LOS ANGELES — For 24 years, Peniana Arguelles has worked as a special education assistant in Los Angeles public schools. At Menlo Avenue Elementary School in South Los Angeles she feeds children who can’t hold a fork, changes diapers, helps students choose colors for their paintings, doles out hugs when they cry.
Arguelles said she considers herself blessed and “loves her job and her students.” She is part of a corps of specialized workers who do not have teaching credentials but serve as a teacher’s right hand when it comes to the needs of students, including the most vulnerable children with special learning needs and children with disabilities.
And as a member of the Service Employees International Union Local 99 — which represents some 30,000 custodians, food workers, gardeners, bus drivers and others — Arguellas is prepared to strike for three days as part of a push for a 30% pay increase. Joining Local 99 in the strike will be members of the teachers union, a walkout that would shut down schools, beginning Tuesday.
Arguellas and other teacher assistants said their walkout is about respect. They are among the lowest paid workers in the district. Aides who worked with disabled students start at around $19 and can earn up to about $24 an hour. But they said their workload has become unsustainable.
Arguellas is particularly peeved that the Los Angeles Unified School District is asking her to do more work outside of her assigned classroom duties — helping additional students with assignments and leading calming exercises with them.
“It’s putting on two hats for the same salary,” she said. “It’s not fair.”
Kyle Sanchez, 35, works at Rosa Parks Learning Center in North Hills with 18 special education students in a fourth-and-fifth-grade split classroom. He said the class is “way too big” for just him and results in “too many off-the-clock hours.” He wants higher pay, but also a reduction in class size and help.
“We’ve reached the point where something needs to be done,” Sanchez said. “We need more staff, more money and some respect.”
These teacher assistants said the public does not understand the work their members do to keep schools functioning.
Francisco Magallanes, a 23-year special education assistant at Cudahy’s Elizabeth Learning Center, said there are “many tasks” for which special education assistants never get paid for or acknowledged.”
That includes riding the bus to school with special education students beginning at 7 a.m. and spending an additional 15 to 20 minutes at the end of schooldays walking students to the front of the campus.
“There’s double duty going on that nobody credits you with,” Magallanes said.
On Wednesday afternoon, Magallanes was joined by his Elizabeth Learning Center colleague, Sergio Castro, 35, a special education teacher.
The “proud LAUSD product” and Roosevelt High School alumnus said extra work for special education teachers and aides is taken for granted.
Castro created an on-campus photo club specifically for special needs students at Elizabeth Learning Center that he said established “opportunities for kids to express themselves through photography.”
“It seems like ‘going above and beyond’ is just now expected,” Castro said. “We love our kids and our school but at the end of the day, we need a living wage. We love L.A., but we also have to be able to live here.”

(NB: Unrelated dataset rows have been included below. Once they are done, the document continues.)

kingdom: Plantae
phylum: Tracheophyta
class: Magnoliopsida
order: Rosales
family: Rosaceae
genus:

Denia Serrano, 33, and Juanita Zavaleta, 44, work at Glassell Park’s Irving Steam Magnet School.
Serrano has served as a special education assistant in the district for eight years. This year her job is to team up with a teacher to “discretely” visit general education classrooms that include special education students.
Serrano said the goal is to “assist every student as need be,” while also not embarrassing or singling them out.
It’s a job she “takes great pride in,” yet one in which she feels overlooked and underappreciated.
“I just can’t believe we’ve got to this point where we may strike because the district doesn’t want to pay us or respect us,” Serrano said. “It makes you feel like they don’t know you exist.”
Zavaleta is a Braillist who transcribes English and works in a classroom with children who are visually impaired, helping new students acclimate to the school and function with minimal prompting or navigation.
“When I look at this struggle...it’s easy to say it’s about money, but it’s ultimately about respect,” Zavaleta said. “The superintendent makes $440,000 and we have people making $25,000. The fact the district is fine with this is sad.”